--- start Given text ---

Add support for explicit `training` argument in subclassed models.

author Francois Chollet <fchollet@google.com>

Fri, 16 Feb 2018 23:02:22 +0000 (15:02 -0800)

committer TensorFlower Gardener <gardener@tensorflow.org>

Fri, 16 Feb 2018 23:05:56 +0000 (15:05 -0800)
author Francois Chollet <fchollet@google.com>
Fri, 16 Feb 2018 23:02:22 +0000 (15:02 -0800)
committer TensorFlower Gardener <gardener@tensorflow.org>
Fri, 16 Feb 2018 23:05:56 +0000 (15:05 -0800)
diff --git a/tensorflow/python/keras/_impl/keras/engine/topology.py b/tensorflow/python/keras/_impl/keras/engine/topology.py

index dd7436e3d00f5dfa736b8d058316918cb5ef51e4..7de5af41c5e04e046e7d6798706f630374d5640f 100644 (file)
--- a/tensorflow/python/keras/_impl/keras/engine/topology.py
+++ b/tensorflow/python/keras/_impl/keras/engine/topology.py
@@ -39,6 +39,7 @@ from tensorflow.python.layers import base as tf_base_layers
  from tensorflow.python.layers import network as tf_network
  from tensorflow.python.layers import utils as tf_layers_util
  from tensorflow.python.platform import tf_logging as logging
+from tensorflow.python.util import tf_inspect
  from tensorflow.python.util.tf_export import tf_export
  
  
@@ -263,7 +264,7 @@ class Layer(tf_base_layers.Layer):
  
      # Un-built subclassed network: build it
      if isinstance(self, Network) and not self.inputs:
-      self._set_inputs(inputs)
+      self._set_inputs(inputs, training=kwargs.get('training'))
  
      # Update learning phase info.
      output_tensors = _to_list(output)
@@ -702,6 +703,8 @@ class Network(tf_network.GraphNetwork, Layer):
      super(Network, self).__init__(inputs, outputs, name=name)

--- end Given text ---

◆ Set task
Transcribe the portion of the commit diff starting with "# Un-built sub" and going on through "# Update learning phase info.", preserving every character.

--- start Records shown ---

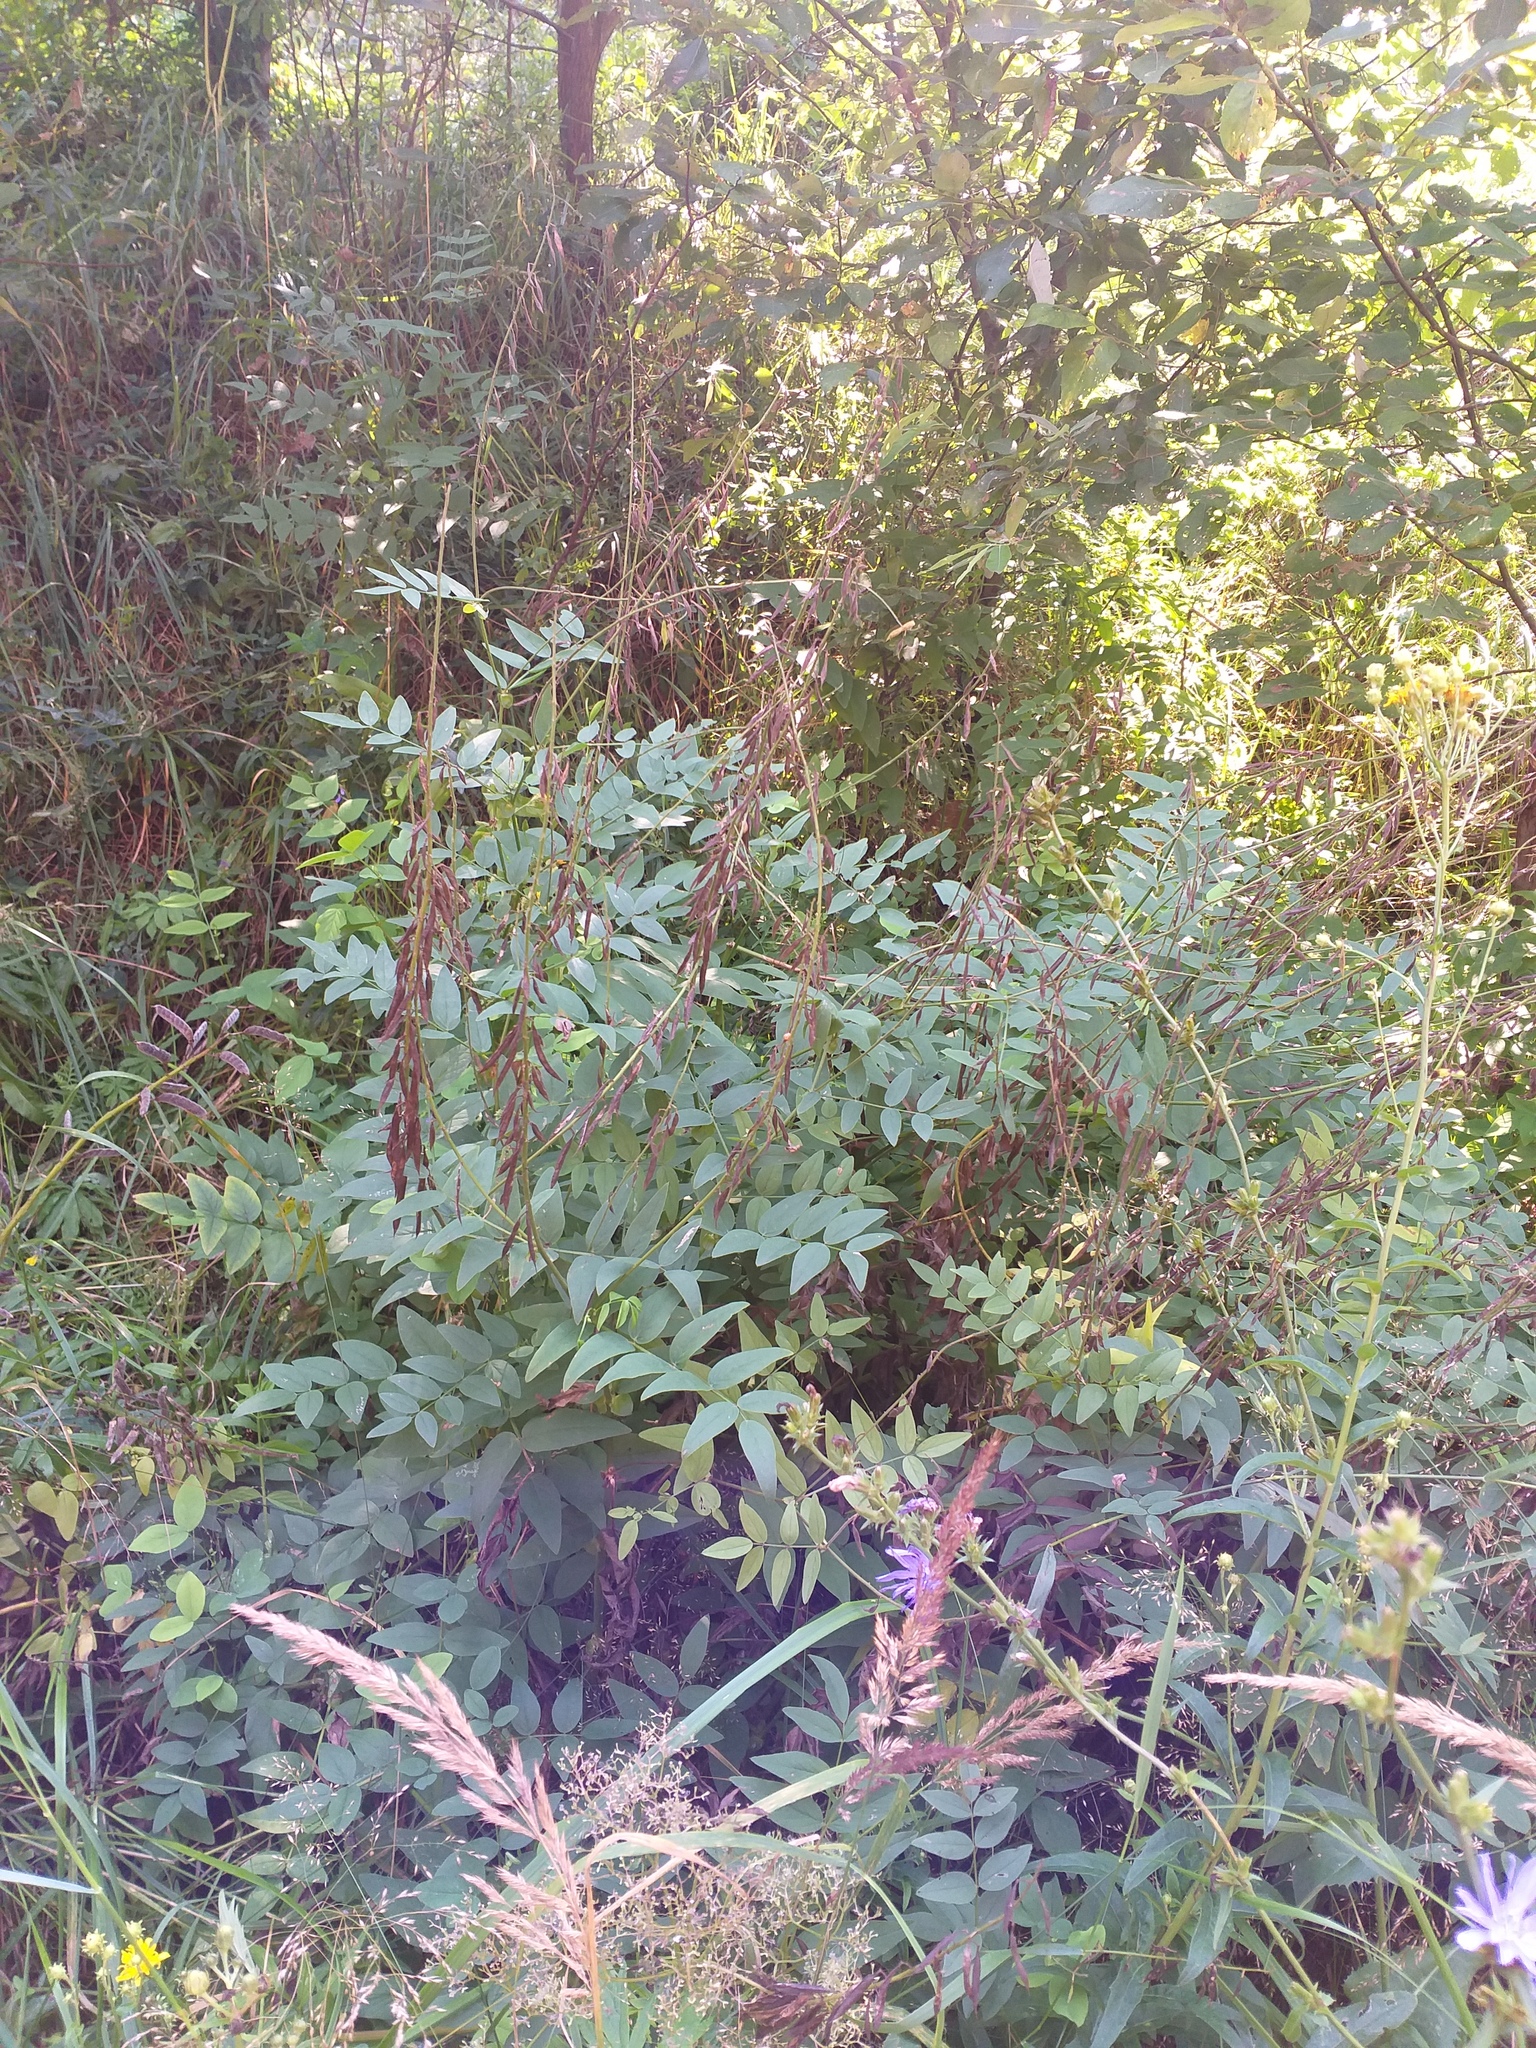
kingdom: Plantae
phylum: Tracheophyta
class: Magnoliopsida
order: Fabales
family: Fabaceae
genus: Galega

--- end Records shown ---
--- start Records shown ---

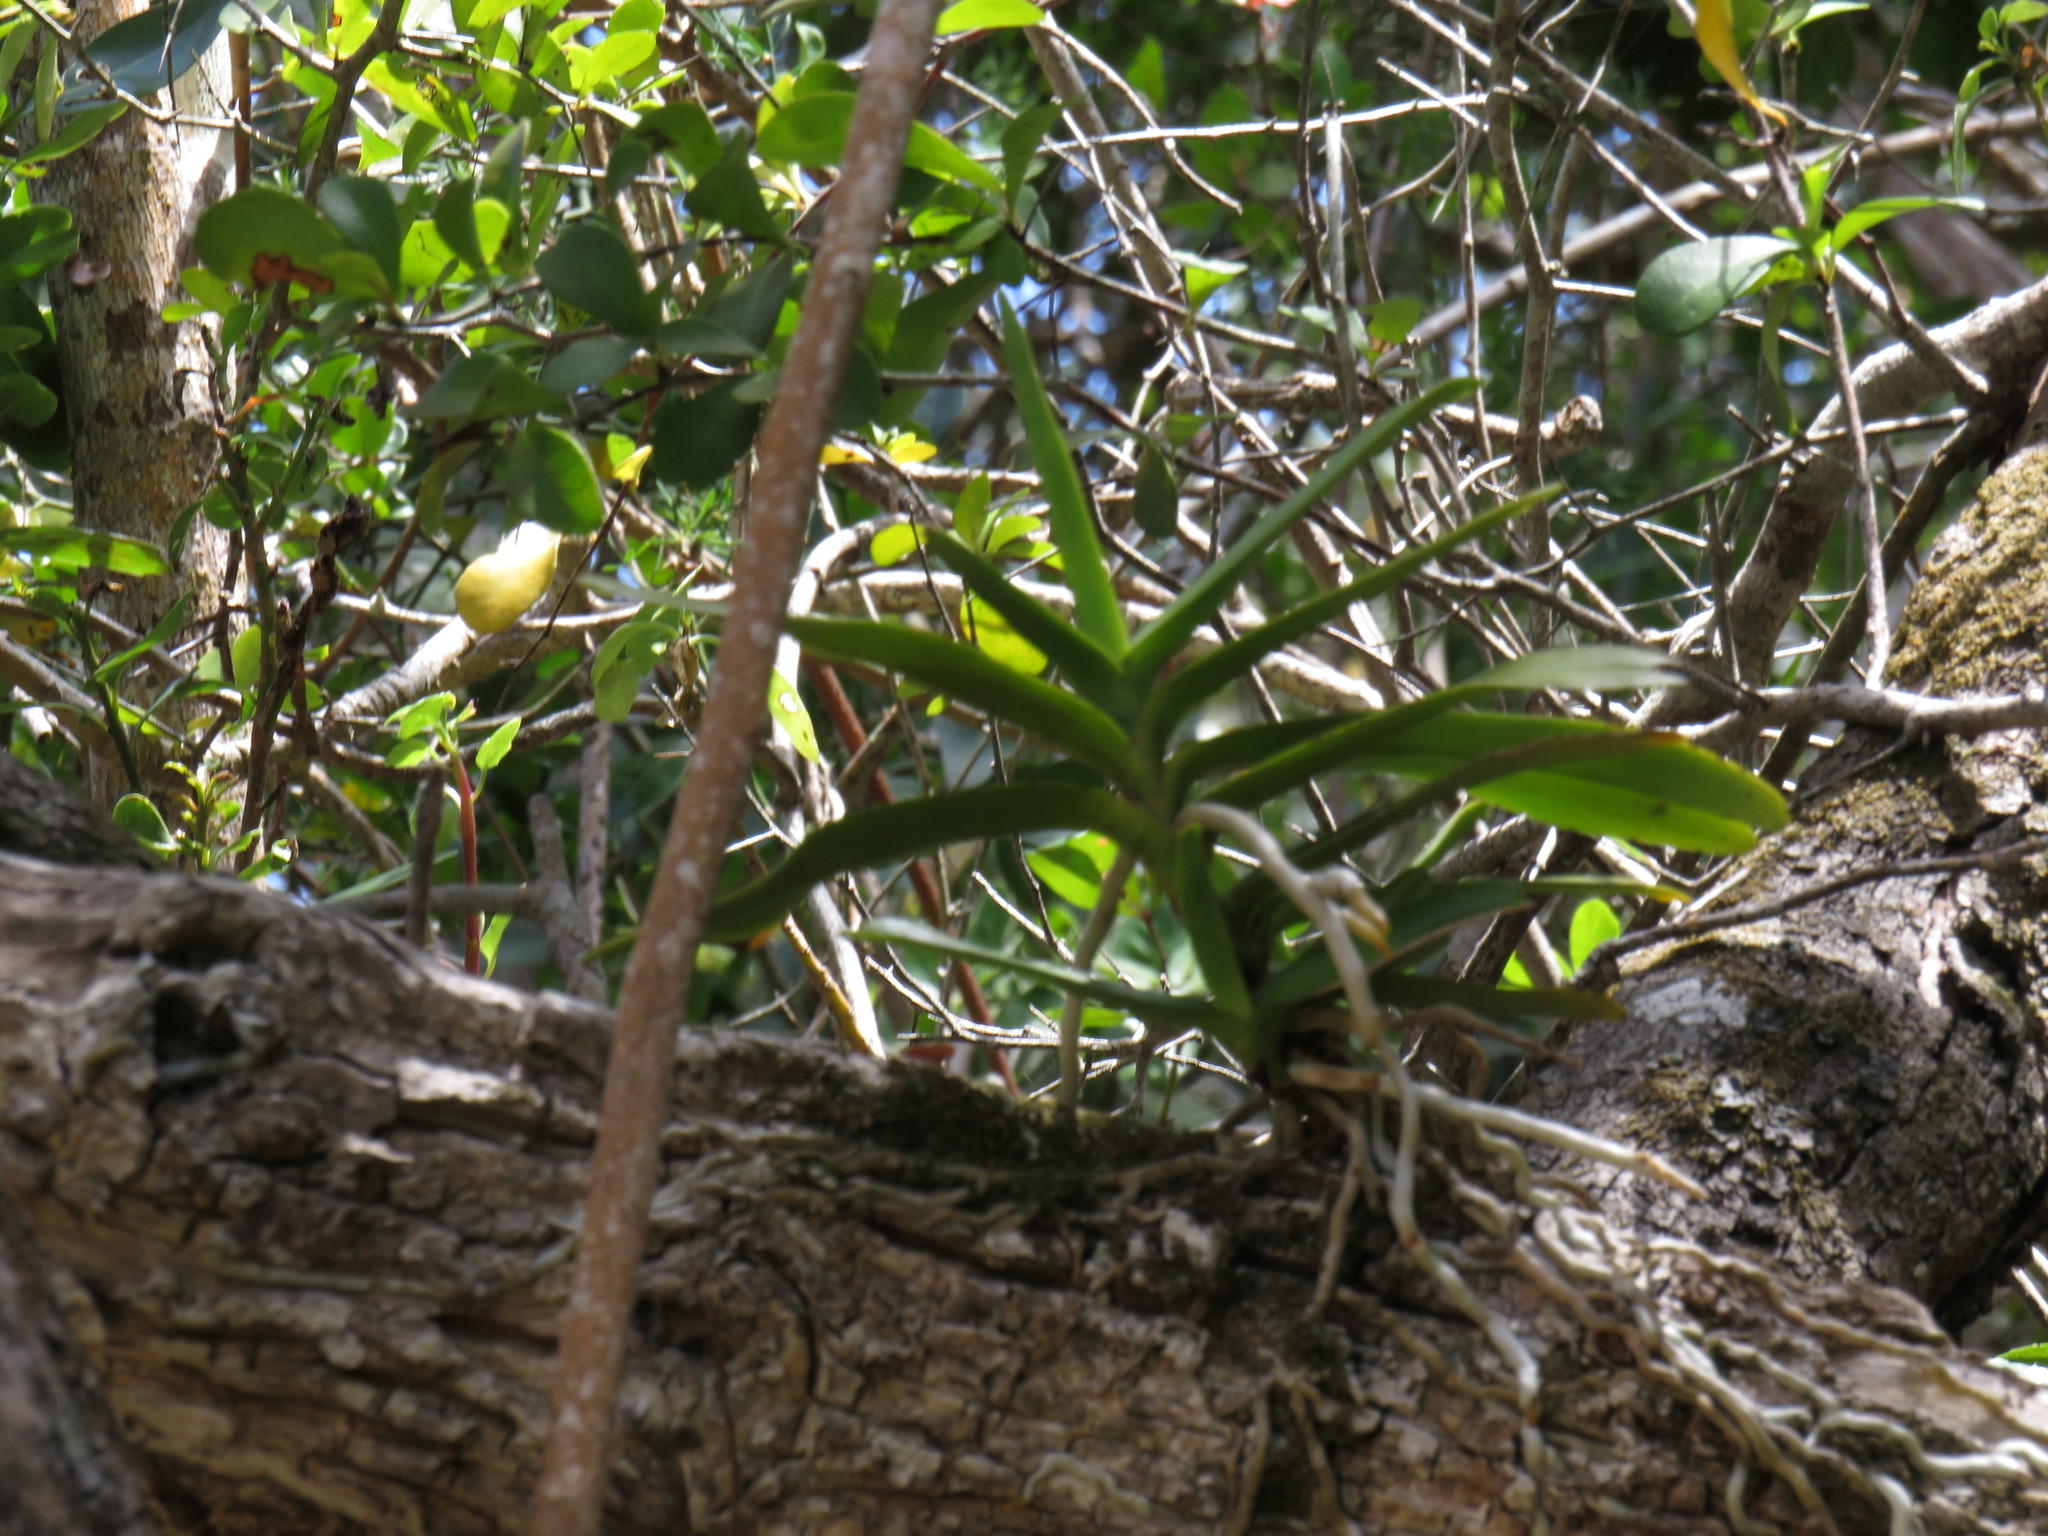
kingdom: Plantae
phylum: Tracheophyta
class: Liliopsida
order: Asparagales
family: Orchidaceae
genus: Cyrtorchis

--- end Records shown ---
--- start Records shown ---

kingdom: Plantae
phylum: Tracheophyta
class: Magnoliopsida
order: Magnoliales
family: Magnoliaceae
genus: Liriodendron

--- end Records shown ---

◆ Answer below
# Un-built subclassed network: build it
      if isinstance(self, Network) and not self.inputs:
-      self._set_inputs(inputs)
+      self._set_inputs(inputs, training=kwargs.get('training'))
  
      # Update learning phase info.